Print, exactly as written, the line containing "an expensive flop" and every line after it, ending with the final line of the data below.

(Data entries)

****

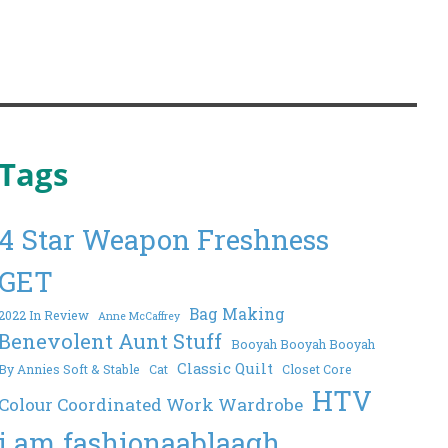
Tags
4 Star Weapon Freshness
GET
Bag Making
2022 In Review
Anne McCaffrey
Benevolent Aunt Stuff
Booyah Booyah Booyah
Classic Quilt
By Annies Soft & Stable
Cat
Closet Core
HTV
Colour Coordinated Work Wardrobe
i am fashionaablaagh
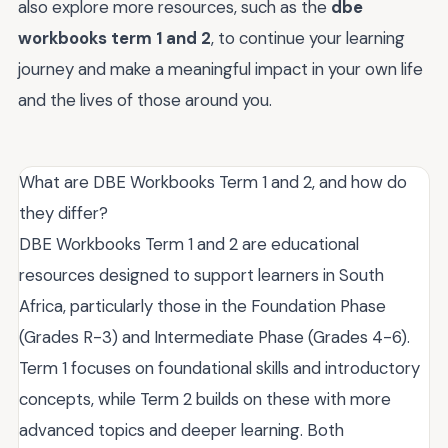
also explore more resources, such as the
dbe
workbooks term 1 and 2
, to continue your learning
journey and make a meaningful impact in your own life
and the lives of those around you.
What are DBE Workbooks Term 1 and 2, and how do
they differ?
DBE Workbooks Term 1 and 2 are educational
resources designed to support learners in South
Africa, particularly those in the Foundation Phase
(Grades R-3) and Intermediate Phase (Grades 4-6).
Term 1 focuses on foundational skills and introductory
concepts, while Term 2 builds on these with more
advanced topics and deeper learning. Both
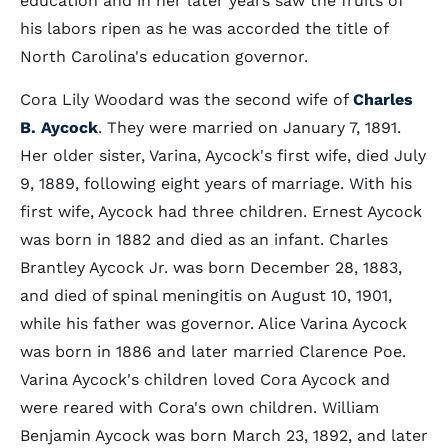
education and in her later years saw the fruits of
his labors ripen as he was accorded the title of
North Carolina's education governor.
Cora Lily Woodard was the second wife of
Charles
B. Aycock
. They were married on January 7, 1891.
Her older sister, Varina, Aycock's first wife, died July
9, 1889, following eight years of marriage. With his
first wife, Aycock had three children. Ernest Aycock
was born in 1882 and died as an infant. Charles
Brantley Aycock Jr. was born December 28, 1883,
and died of spinal meningitis on August 10, 1901,
while his father was governor. Alice Varina Aycock
was born in 1886 and later married Clarence Poe.
Varina Aycock's children loved Cora Aycock and
were reared with Cora's own children. William
Benjamin Aycock was born March 23, 1892, and later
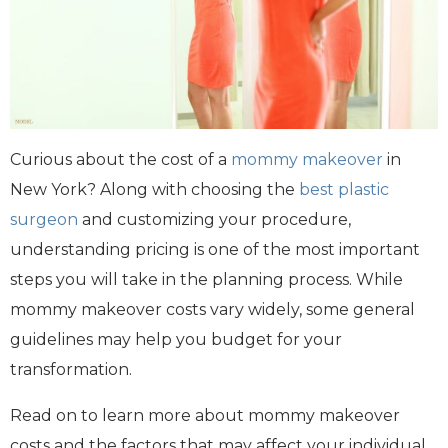
Curious about the cost of a
mommy makeover
in
New York? Along with choosing the
best plastic
surgeon
and customizing your procedure,
understanding pricing is one of the most important
steps you will take in the planning process. While
mommy makeover costs vary widely, some general
guidelines may help you budget for your
transformation.
Read on to learn more about mommy makeover
costs and the factors that may affect your individual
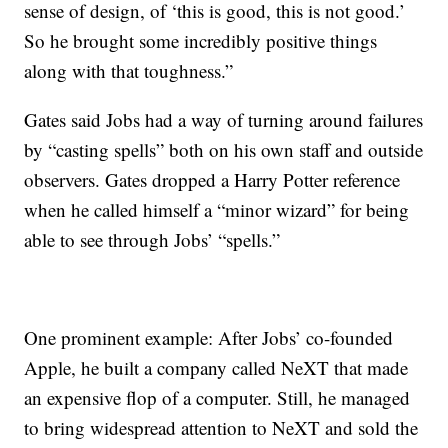
sense of design, of ‘this is good, this is not good.’
So he brought some incredibly positive things
along with that toughness.”
Gates said Jobs had a way of turning around failures
by “casting spells” both on his own staff and outside
observers. Gates dropped a Harry Potter reference
when he called himself a “minor wizard” for being
able to see through Jobs’ “spells.”
One prominent example: After Jobs’ co-founded
Apple, he built a company called NeXT that made
an expensive flop of a computer. Still, he managed
to bring widespread attention to NeXT and sold the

****

» **YOUR RESPONSE**:
an expensive flop of a computer. Still, he managed
to bring widespread attention to NeXT and sold the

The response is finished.